Your FAQ also talks about celebrities asking for approval prior to ‘signing off’, so to speak – that’s pretty prima donna hey? Any ridiculously diva-esque anecdotes that stick in your mind?
I usually try to stay away from saying bad things about people, particularly because I’m a fan of the people I talk to and photograph. Some people don’t want to have their picture taken, so I thank them and move along. Some people don’t sign autographs. One story that I’ve told before was about Spike Lee. I was at an event for the anniversary of Martin Luther King, Jr’s “I Have A Dream” speech. This was during the Democratic National Convention in Denver, so a lot of celebrities were in town and at this event. Anyway, I went up to Spike Lee and asked if I could get a photo. He didn’t say a word and just walked away. I gave him the benefit of the doubt and later when he was standing nearby again I asked again. Same response. Silence and walked away.
I kind of wrote off the possibility, but then last year, I saw him here in New York. I had the chance to talk to him and he could not have been nicer. He posed for a picture and signed it and was friendly as can be. So, now I try not to judge people, especially those who are probably approached all the time and may just want to enjoy their time without some creep sticking a camera in their face. I’m the creep in this example. Uh-oh.
I assume you’re always armed, ready to pounce – what’s your weapon of choice?
I do carry the camera at all times. I was strictly a Spectra guy using the wide frame film and went through the 1200FF to the Spectra Pro and then the Spectra System SE. I switched to the Sun660 Autofocus SE in November and am really enjoying it.
Is there a holy grail? The one elusive celebrity you’ve always pined for?
This one changes all the time, but Bill Murray is up there.
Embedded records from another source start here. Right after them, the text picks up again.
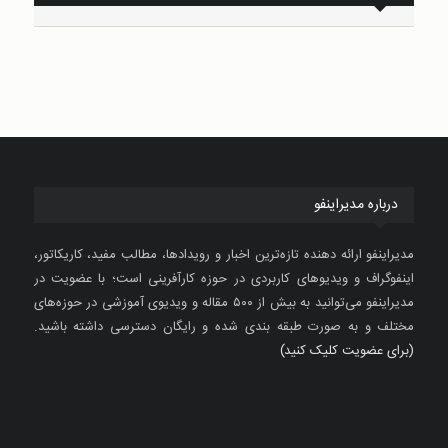
درباره مدیراینفو
مدیراینفو ارائه دهنده تازه‌ترین اخبار و رویدادها، مطالب مفید، کاریکاتور،
اینفوگراف و ویدیوهای کاربردی در حوزه کارآفرینی است؛ با عضویت در
مدیراینفو می‌توانید به بیش از ۵۰۰ مقاله و ویدیوی آموزشی در حوزه‌های
مختلف و به صورت طبقه بندی شده و رایگان دسترسی داشته باشید.
(برای عضویت کلیک کنید)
I feel like he is just someone whose work I love and I’d love to meet, but that he is sort of reclusive, so unless he is at a film festival or some other public event where he interacts with a crowd, I might just be out of luck. You never know, though. I may run into him walking down the street and the Polaroid may intrigue him. Who knows?
What next for Rick DeMint and Portroids?
Hopefully getting a portroid of Bill Murray.